§ **Study questions**
**a)** In the records, write out again the stretch from the line containing "How many segments does this pie chart have?" through the line containing "At which category", including both of those lines, and omit any pictures.
**b)** Carry on the passage on identity and interests from the point where it stops.

§ **Text section**
━━━━━━━━━━━━━━━━━━━━

Wednesday, August 11, 2010

Identity and Interests

I believe that the "economic way of thinking," as the textbooks have it, destroys the world we have in common, because that world is a world constructed in a normative, not a natural, space and rationality, as economists understand it, is inconsistent with, indeed makes nonsense of, the notion of normative authority. In effect, this point was made 30 years ago by Amartya Sen in "Rational Fools," where he argued that while the economic conception of rationality can make sense of "sympathy," - preference structures that made the utility of others part of the agent's objective function - it cannot make sense of what Sen called "commitment," which he defined as "counter-preferential choice." The idea that we sometimes sacrifice something - lower our utility - to do what is right is absolutely inconsistent with rational choice. I don't doubt that there are people who are well described as rational choosers - and more of them, unfortunately, than there would be had rational choice theory never been invented - but they are damaged humans, sociopaths.

━━━━━━━━━━━━━━━━━━━━

§ **Data supplied**
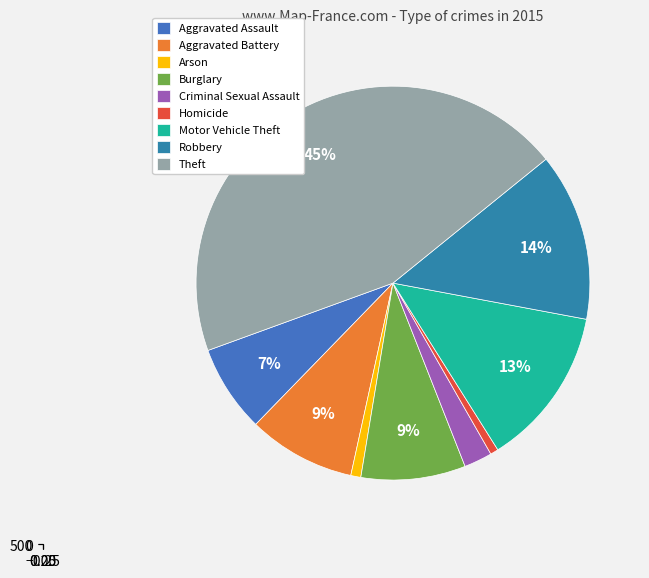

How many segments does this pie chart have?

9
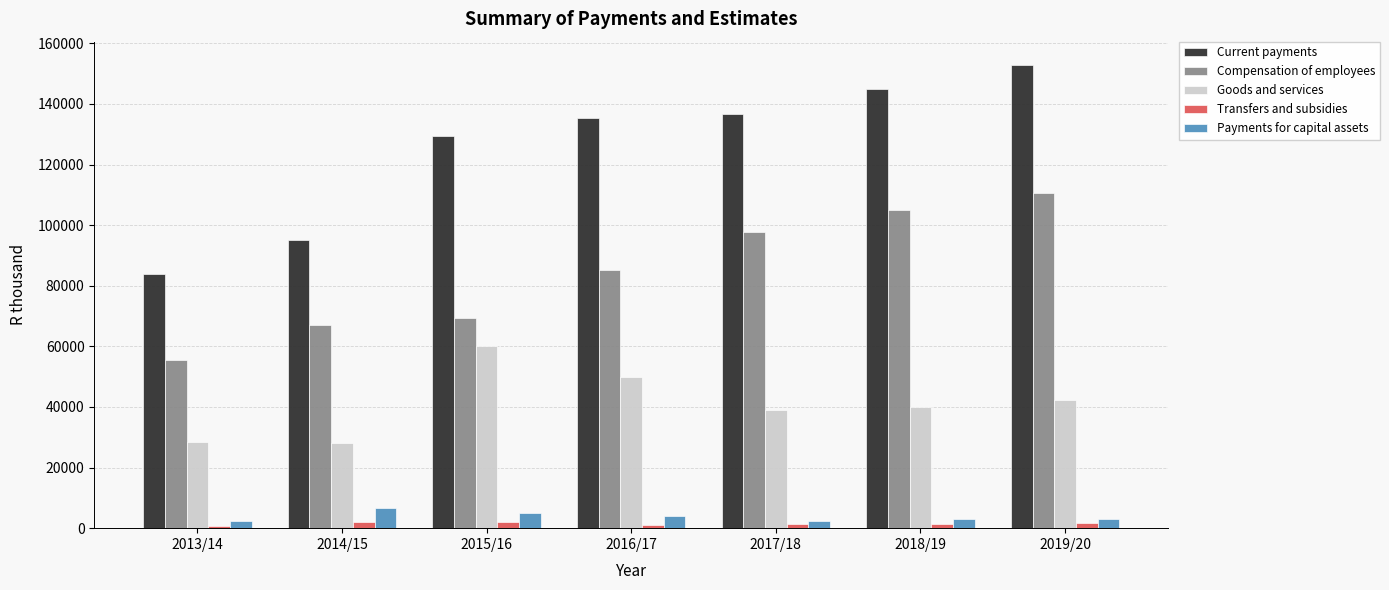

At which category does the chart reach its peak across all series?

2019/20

━━━━━━━━━━━━━━━━━━━━

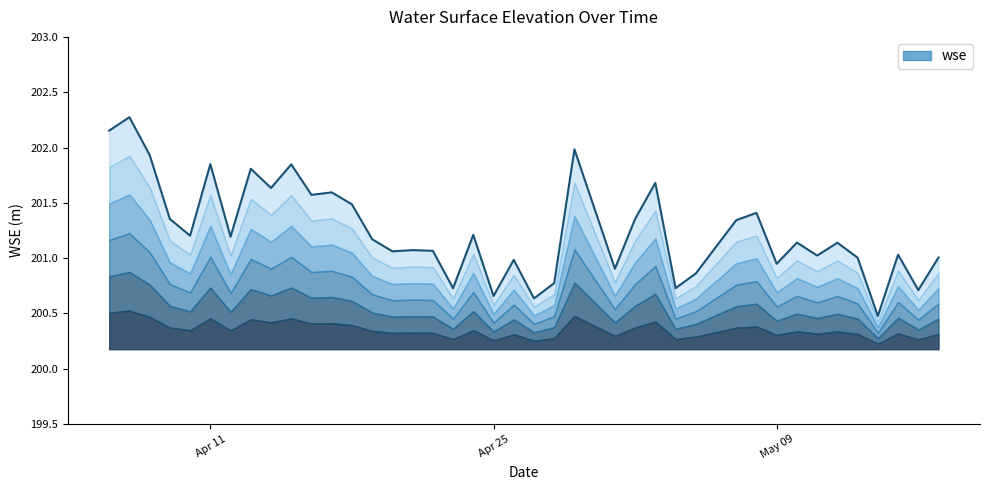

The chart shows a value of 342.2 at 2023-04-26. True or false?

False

━━━━━━━━━━━━━━━━━━━━

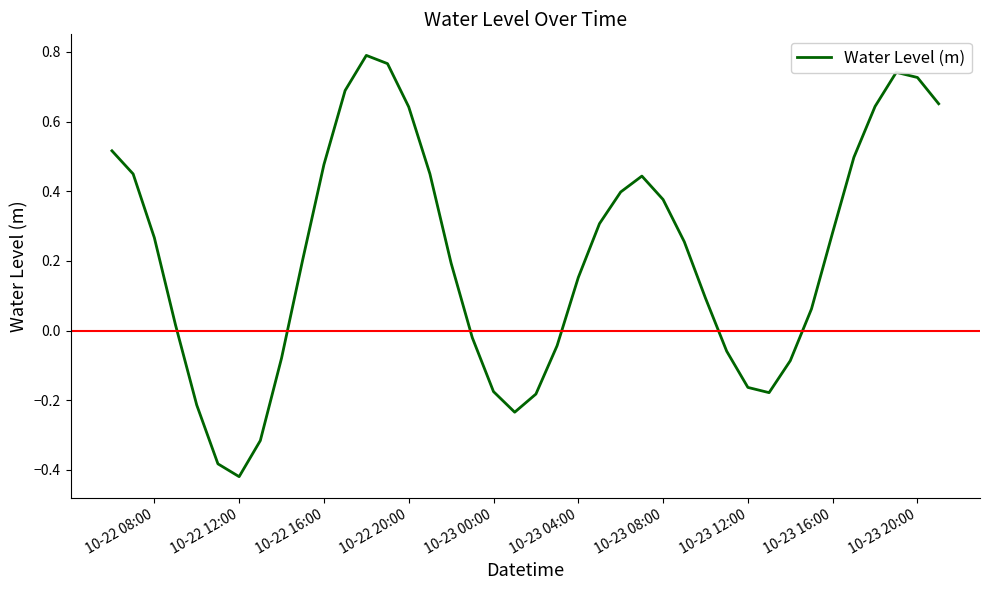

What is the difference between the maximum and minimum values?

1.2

━━━━━━━━━━━━━━━━━━━━

§ **Answers for this exercise**
**a)**
How many segments does this pie chart have?

9

At which category does the chart reach its peak across all series?

**b)**
The history of attempts to make sense of normative authority without giving up utility maximization is sad and pathetic and I will not rehearse it here. (The crudest is the attempt to make values a species of meta- or second-order preferences; the problem is that this approach cannot explain why their "second-orderness" gives them any more authority than the first-order preferences they are about.)

At one time, influenced by Mark Sagoff and early Bowles and Gintis, I thought that a reasonable way of "assimilating" the normative, taming it, in effect, was to distinguish between our concern with pursuing our interests and our concern with our identities, with the latter concern giving rise to commitment and making sense of normativity. So I refrain from doing something that would serve my interests because I am (we are) not the sort of person (people) who would do such a thing. This sort of thing is perfectly compatible with utility maximization, as the Akerlof/Krainton papers have shown, and therefore perfectly inconsistent with Senian commitment.

Here is the deeper problem with using "identity" to make sense of commitment: the criteria of identity are, if identity is to underpin the normative, themselves normative, not natural. My commitment to honest inquiry is tied to my identity as a "scientist," say- but scientists understood as honest inquirers, not scientists per se -many of whom are not honest. So appeal to identity to make sense of normative authority is, or can be, question-begging.

The normative, I submit, is irreducible. Hic rosa, hic salta!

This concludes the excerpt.